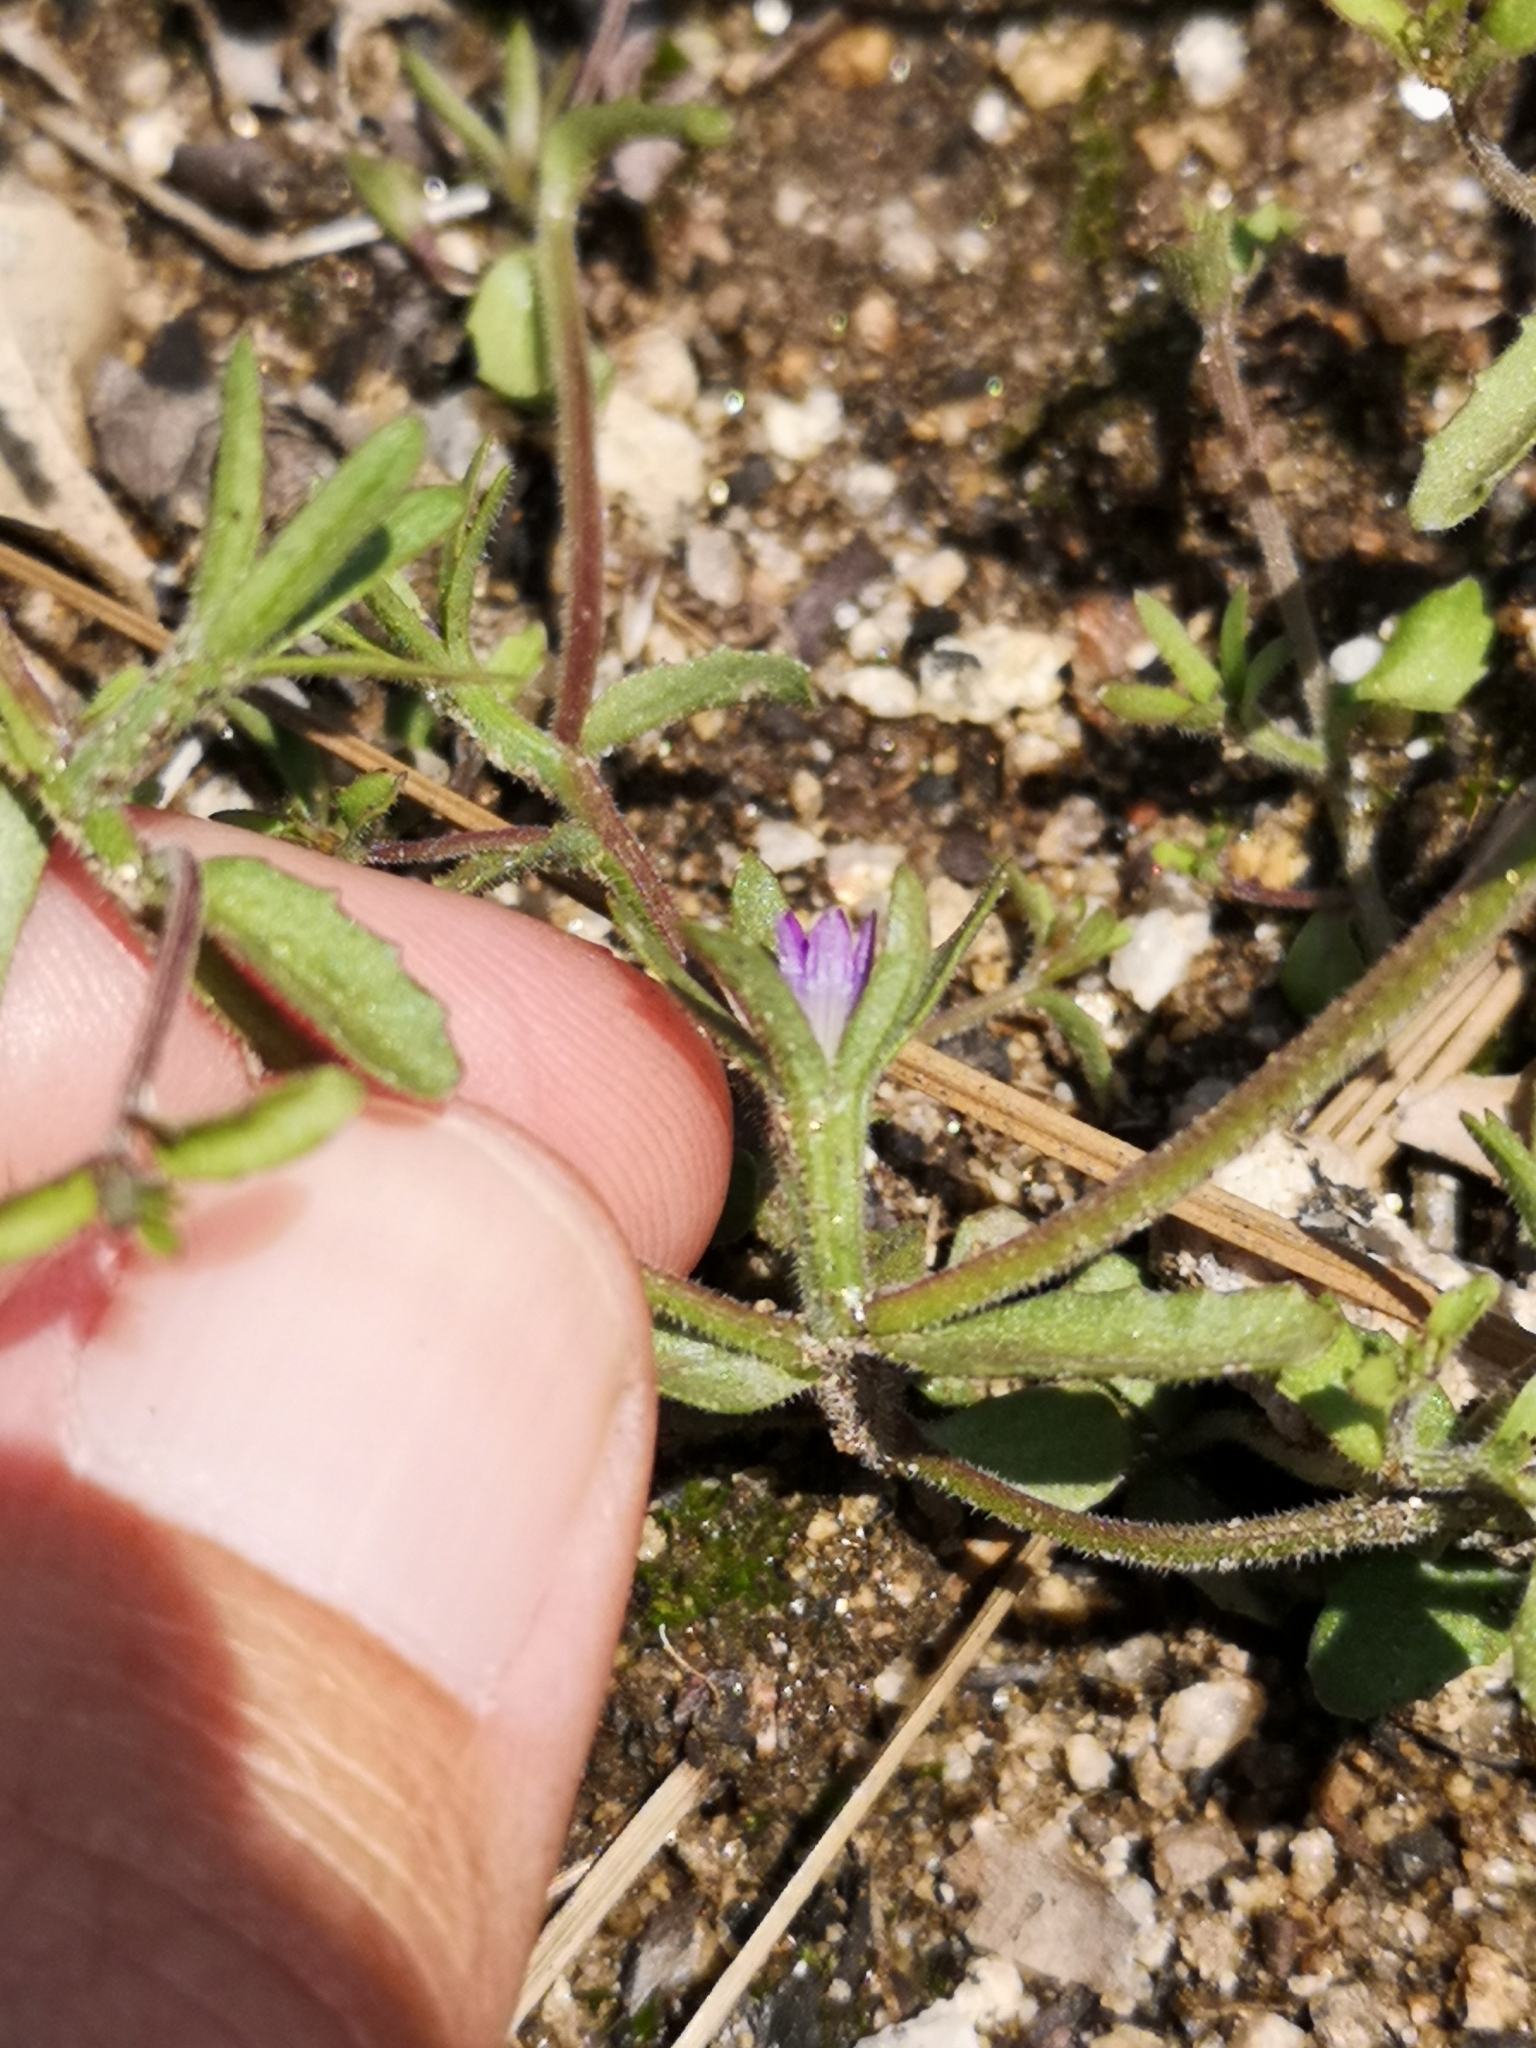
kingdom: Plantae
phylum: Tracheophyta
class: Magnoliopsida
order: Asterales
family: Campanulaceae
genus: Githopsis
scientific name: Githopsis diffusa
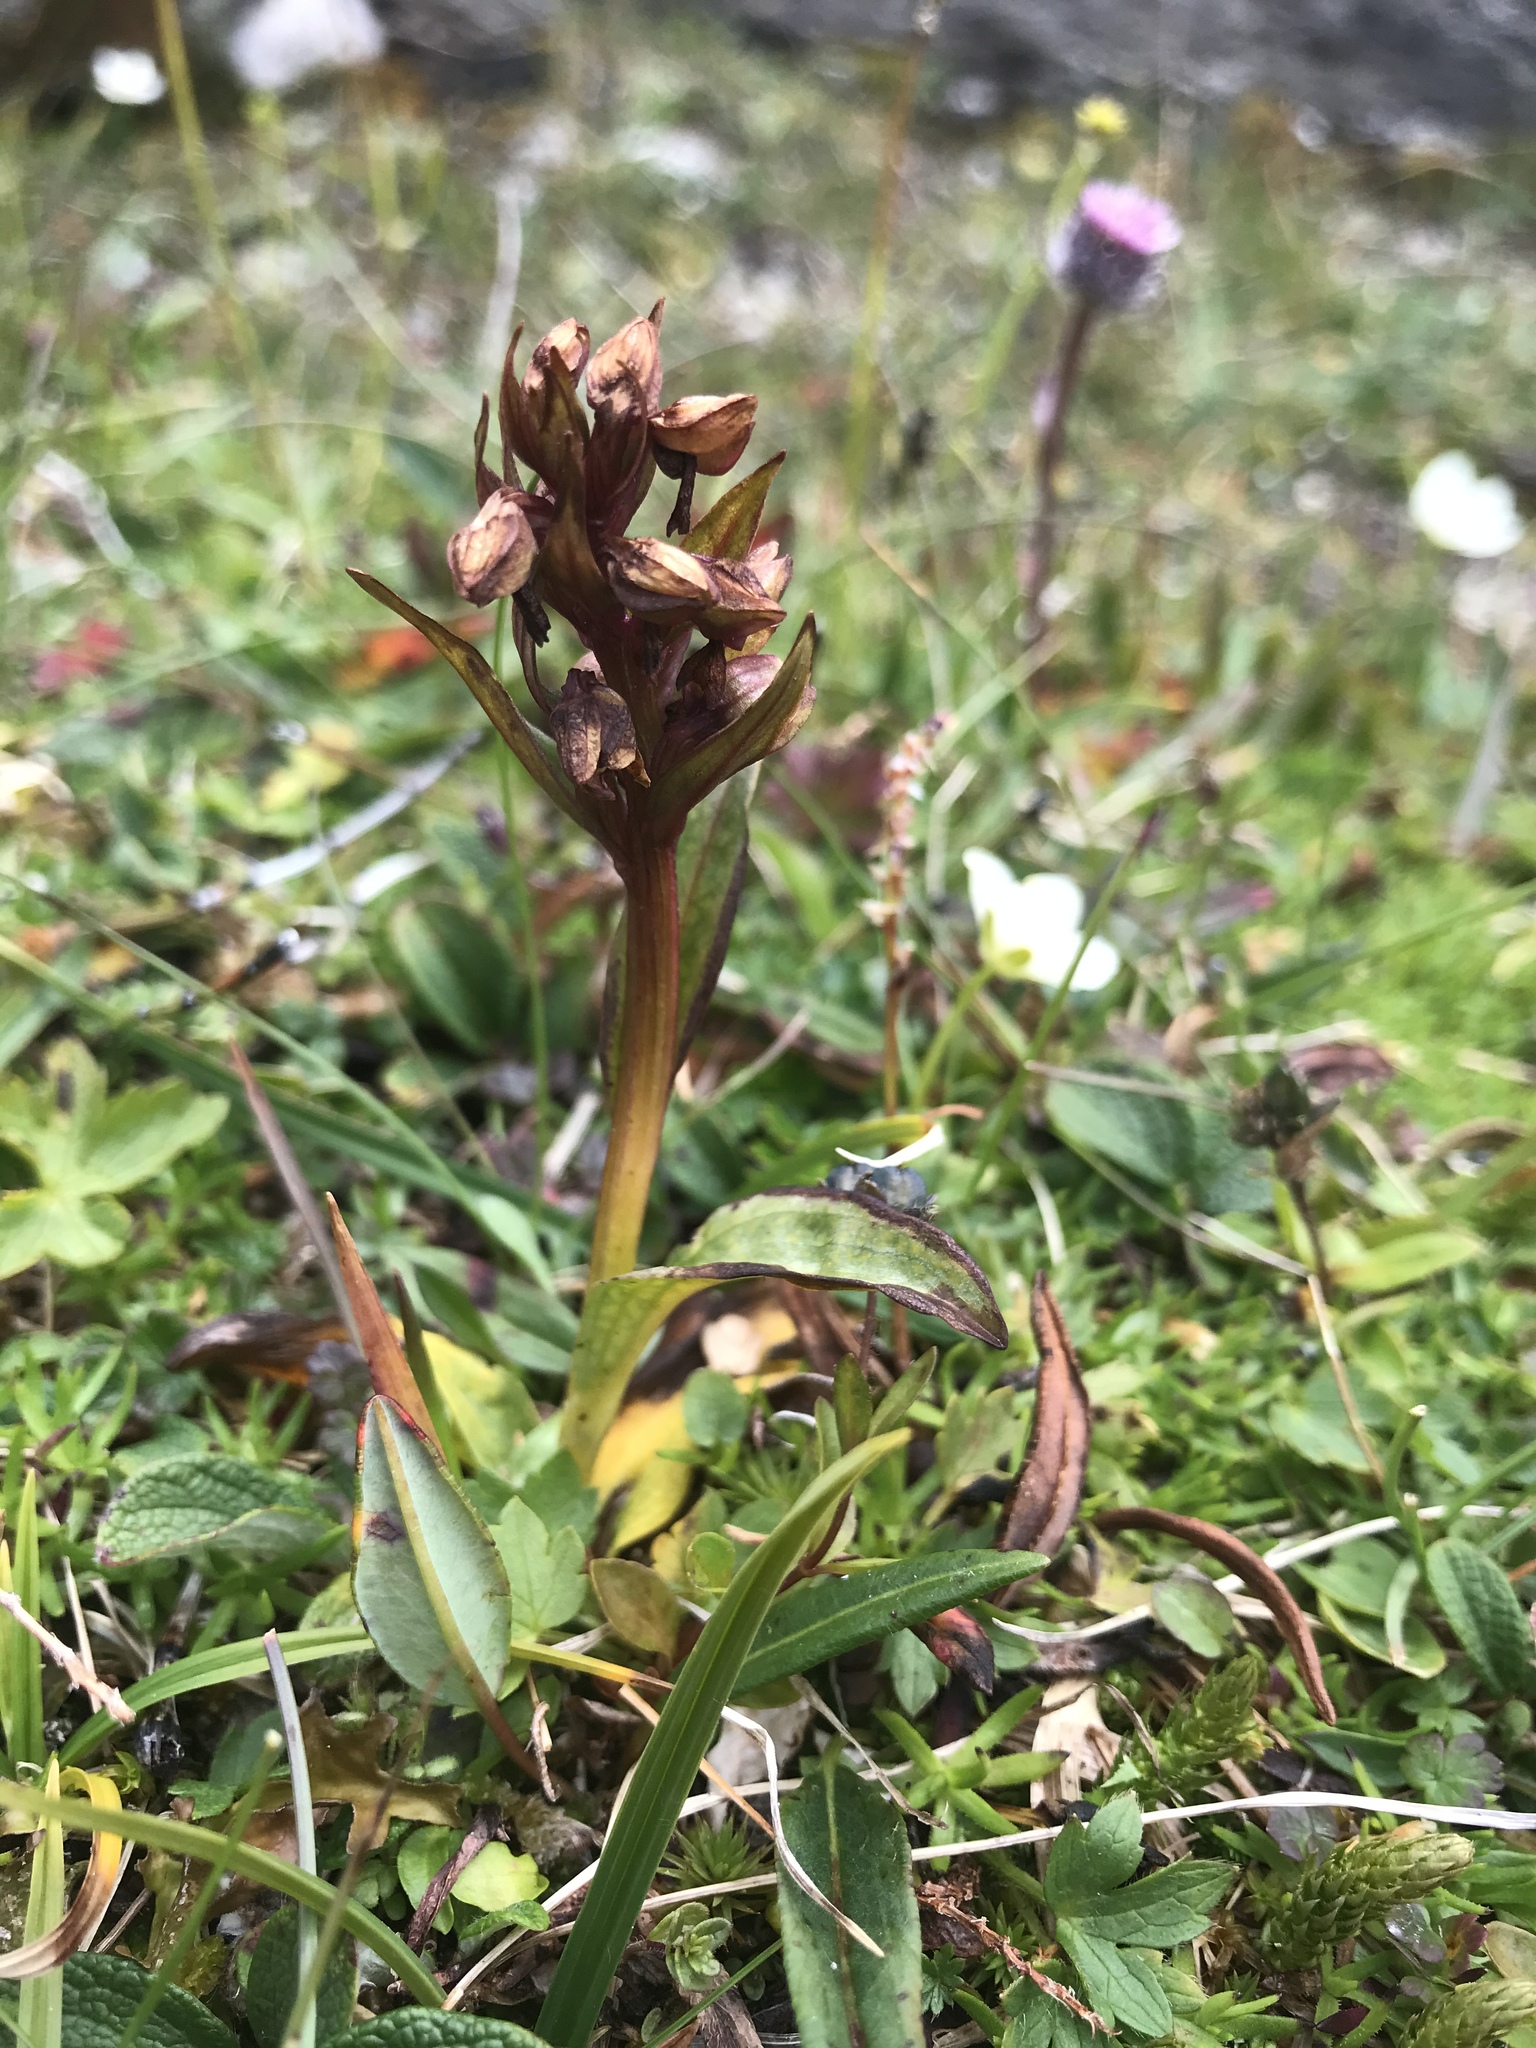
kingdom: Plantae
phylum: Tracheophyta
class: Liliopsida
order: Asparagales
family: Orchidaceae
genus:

Exercise instructions:
Update all the rows above so that every "kingdom" becomes "realm" and nothing else changes. Leave the pictures out.

Problem solution:
realm: Plantae
phylum: Tracheophyta
class: Magnoliopsida
order: Asterales
family: Campanulaceae
genus: Githopsis
scientific name: Githopsis diffusa
realm: Plantae
phylum: Tracheophyta
class: Liliopsida
order: Asparagales
family: Orchidaceae
genus:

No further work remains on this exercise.